* Dataset content
· · · ·
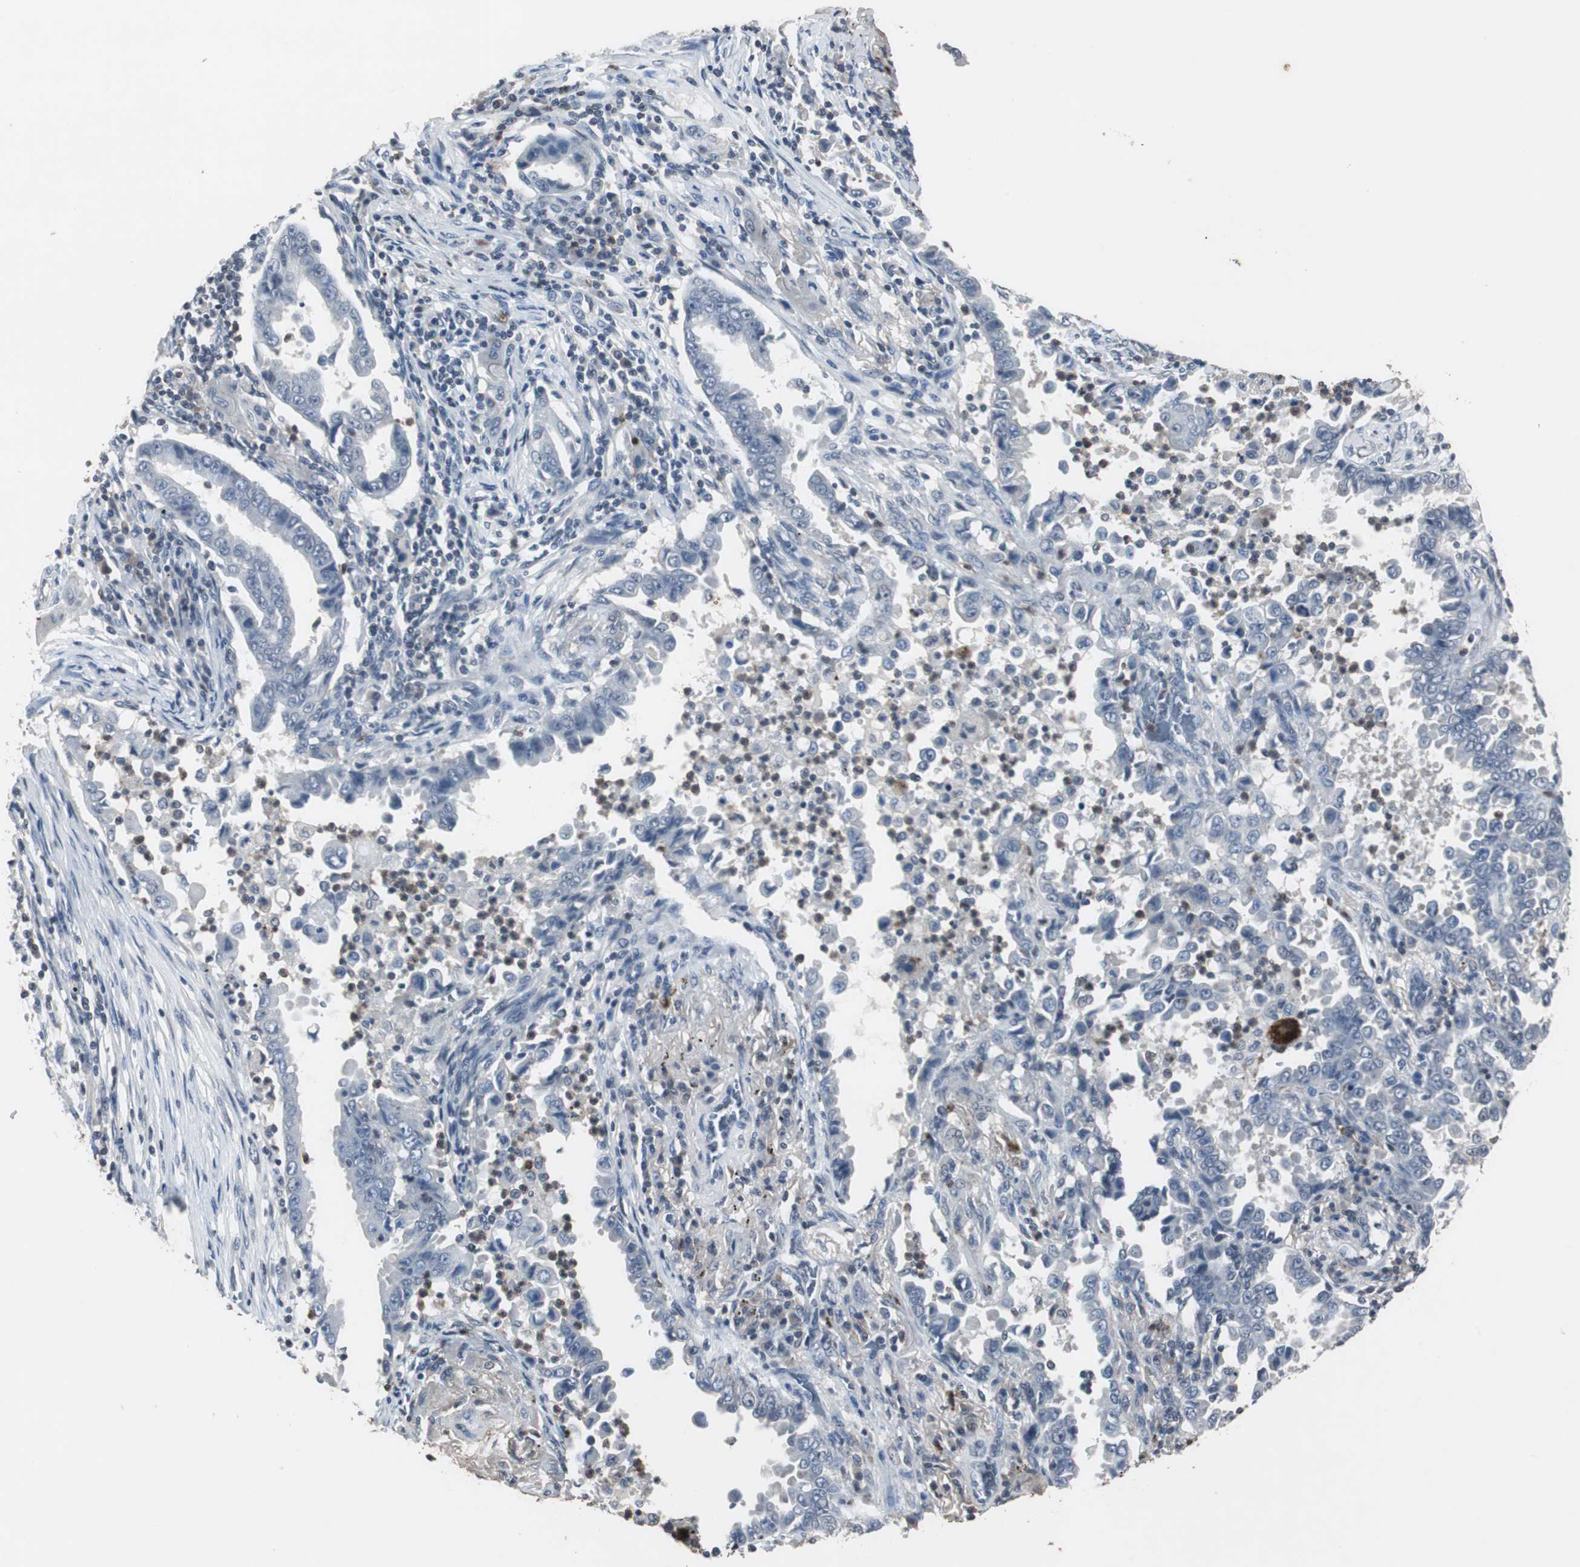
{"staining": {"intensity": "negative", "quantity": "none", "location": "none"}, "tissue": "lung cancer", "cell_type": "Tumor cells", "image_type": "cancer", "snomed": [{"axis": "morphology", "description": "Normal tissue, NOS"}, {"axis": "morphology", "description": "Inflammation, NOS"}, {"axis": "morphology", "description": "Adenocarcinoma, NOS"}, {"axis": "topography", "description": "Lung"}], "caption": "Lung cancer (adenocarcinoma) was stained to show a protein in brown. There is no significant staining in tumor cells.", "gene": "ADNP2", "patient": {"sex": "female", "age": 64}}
· · · ·
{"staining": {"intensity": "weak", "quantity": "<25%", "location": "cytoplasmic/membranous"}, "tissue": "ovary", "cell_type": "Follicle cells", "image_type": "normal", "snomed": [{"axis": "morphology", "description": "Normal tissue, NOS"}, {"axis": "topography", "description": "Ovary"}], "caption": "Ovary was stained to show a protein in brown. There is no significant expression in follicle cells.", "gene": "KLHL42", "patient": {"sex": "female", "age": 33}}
· · · ·
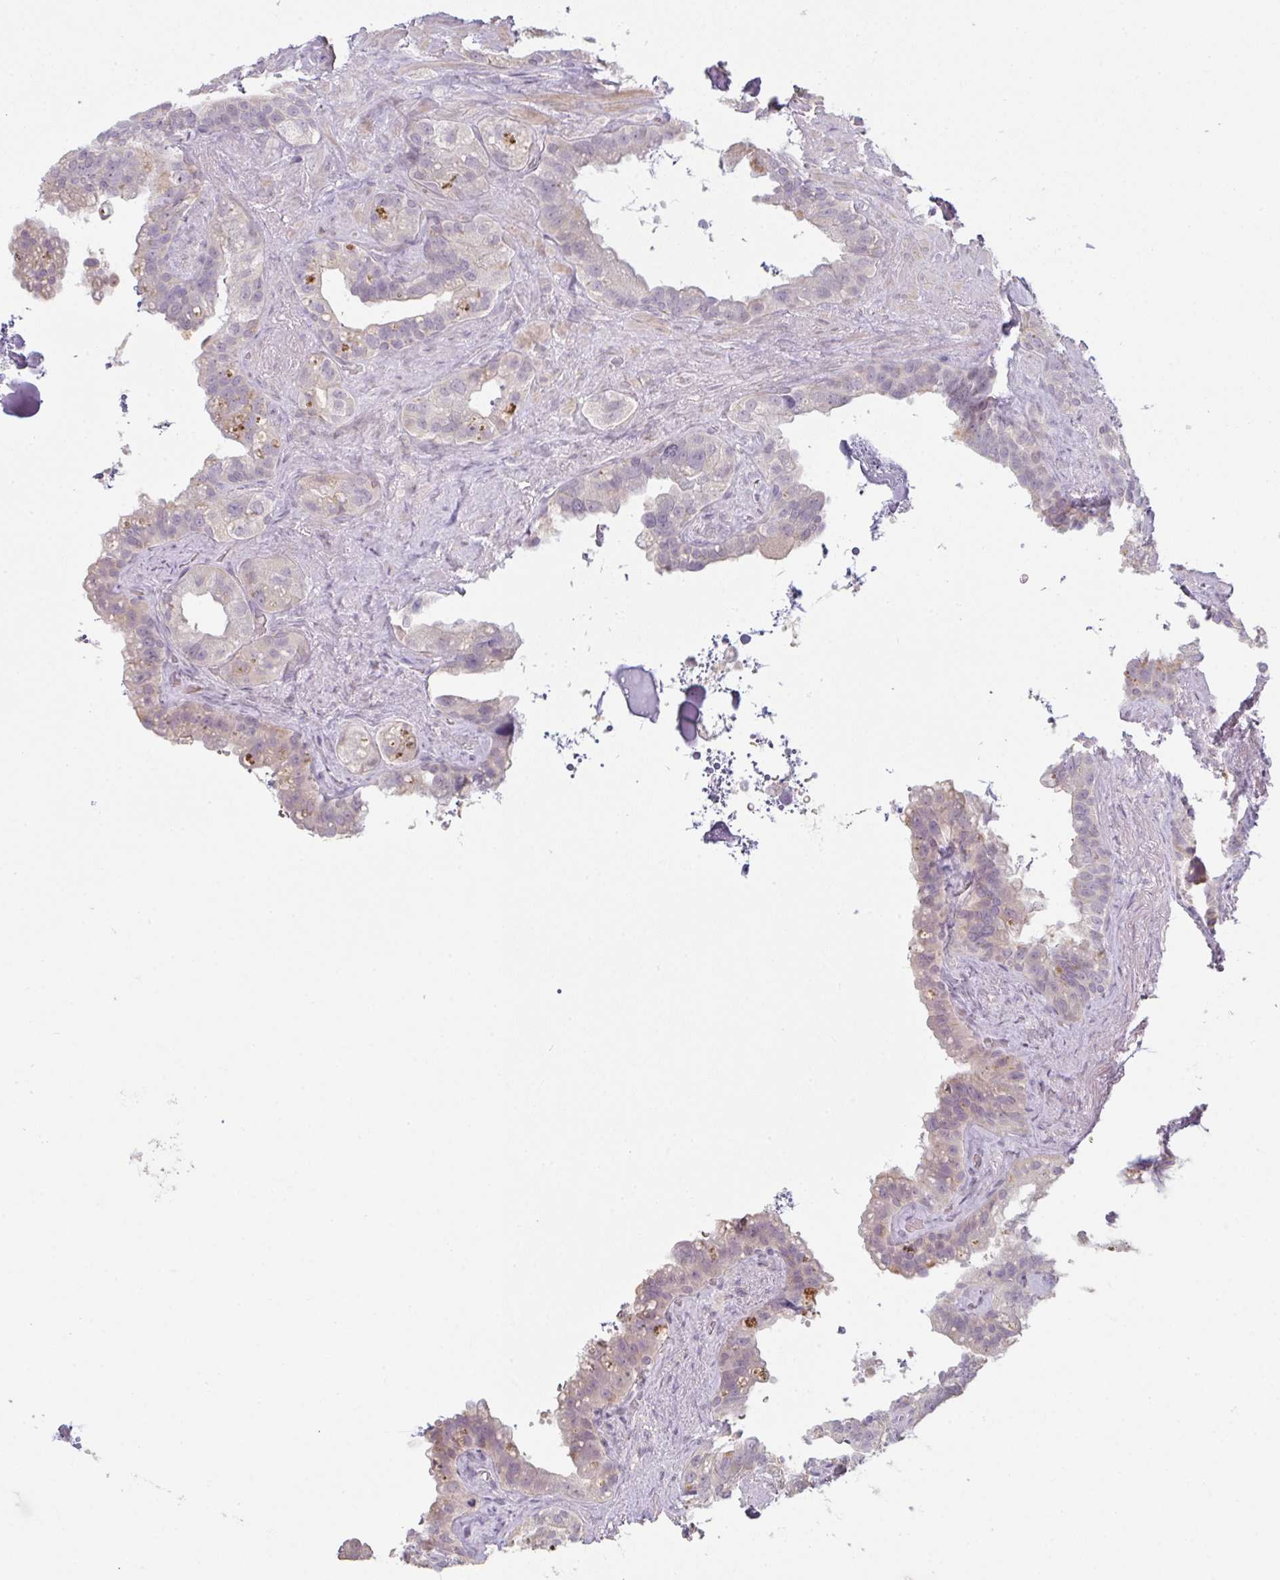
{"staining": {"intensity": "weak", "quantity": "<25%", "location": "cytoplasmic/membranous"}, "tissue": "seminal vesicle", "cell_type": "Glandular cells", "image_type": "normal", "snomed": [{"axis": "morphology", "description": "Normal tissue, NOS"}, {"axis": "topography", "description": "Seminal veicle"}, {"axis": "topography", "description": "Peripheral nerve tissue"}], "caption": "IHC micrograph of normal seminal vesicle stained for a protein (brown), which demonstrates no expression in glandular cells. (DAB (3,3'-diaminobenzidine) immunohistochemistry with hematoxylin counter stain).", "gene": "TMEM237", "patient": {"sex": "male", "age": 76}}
· · · ·
Scan the entries above. Copy each line that has the string "membranous".

* Answer box
{"staining": {"intensity": "weak", "quantity": "<25%", "location": "cytoplasmic/membranous"}, "tissue": "ovary", "cell_type": "Follicle cells", "image_type": "normal", "snomed": [{"axis": "morphology", "description": "Normal tissue, NOS"}, {"axis": "topography", "description": "Ovary"}], "caption": "Ovary was stained to show a protein in brown. There is no significant expression in follicle cells.", "gene": "KLHL42", "patient": {"sex": "female", "age": 33}}
{"staining": {"intensity": "weak", "quantity": "<25%", "location": "cytoplasmic/membranous"}, "tissue": "seminal vesicle", "cell_type": "Glandular cells", "image_type": "normal", "snomed": [{"axis": "morphology", "description": "Normal tissue, NOS"}, {"axis": "topography", "description": "Seminal veicle"}, {"axis": "topography", "description": "Peripheral nerve tissue"}], "caption": "IHC micrograph of normal seminal vesicle stained for a protein (brown), which demonstrates no expression in glandular cells. (DAB (3,3'-diaminobenzidine) immunohistochemistry with hematoxylin counter stain).", "gene": "TMEM237", "patient": {"sex": "male", "age": 76}}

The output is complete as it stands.